1994 murder in Rome, Italy

On 10 April 1994, 47-year-old Antonella Di Veroli was killed in her home in Rome, Italy. The crime is unsolved as of 2026.

== Crime ==
Di Veroli worked as an employment consultant. She was killed in her home by asphyxiation on 10 April 1994. The killer had shot her in the head with a small calibre pistol, while she was still lying on the bed, before suffocating her with a plastic bag. The two shots had been non-fatal. An autopsy revealed she had taken a hypnotic before her death. The body was then hidden in the bedroom wardrobe and the door was sealed with mastic.

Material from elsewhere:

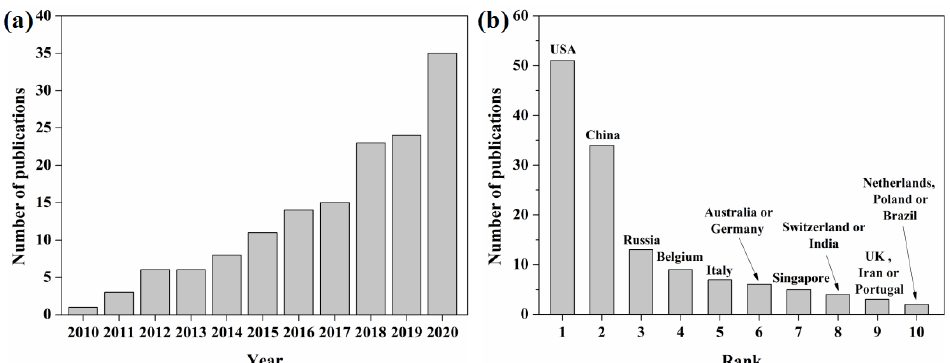
Figure 2. Published papers on additive manufactured Ni-Ti alloys by Web of Science: ( a ) number of papers published in different years; ( b ) number of papers published by different countries/regions.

On 12 April, Di Veroli's sister came to look for her after she did not answer the phone. Her sister left after not finding her. Shortly after, her ex-boyfriend and business partner, Umberto Nardinocchi, arrived at her house together with his son and a friend, a police inspector. Upon entering the apartment, they noticed it was unusually messy, but otherwise nothing suggested a crime had happened. Nardinocchi returned around midnight hoping to find her but found nothing. The next morning, her sister and her husband searched the apartment, wearing rubber gloves so as not to contaminate the scene. After searching all the rooms, they looked in the bedroom wardrobe after noticing one of the doors had been closed with putty. When they managed to open it they discovered the body of Antonella Di Veroli.

== Investigations ==
Investigations at the time focused on two men who had had a relationship with the victim. The first suspect was Nardinocchi, an older colleague of the victim (who was acquitted at the end of the preliminary investigation), the second was Vittorio Biffani (1942–2003), a photographer with whom Antonella Di Veroli had had a relationship shortly before which had ended abruptly and to whom she had lent 42 million lire, which had never been returned.

The trail of a third suspect remained, and was made concrete by the numerous clues underestimated in the first phase of the investigation and which came to light during the trial in the assize court. With the new techniques on DNA and fingerprints meant the case could be potentially solvable.

== Trial ==
Biffani was sent for trial and tried together with his wife, who was accused of having threatened and attempted to extort money from her husband's ex-lover with a series of falsified and recorded phone calls to be used as blackmail. The trial began in 1995 and in 1997 the couple was acquitted, which was confirmed on appeal and by the Supreme Court in 2003. The man was also cleared of the charges by a fingerprint found on a wardrobe belonging to a third person who was never identified and by the evidence of the paraffin glove which, initially positive, later proved to be unreliable. Despite an attempt to reopen the case in 2011, no further developments were ever made and the case remained unsolved.

== In the media ==
The episode "The Mystery of the Locked Room" of the documentary series Blu notte - Misteri italiani, broadcast in 2000, focuses on the reconstruction of the events. The journalist Mauro Valentini is also the author of an investigative book on the case, 40 steps: the murder of Antonella Di Veroli, published in 2014.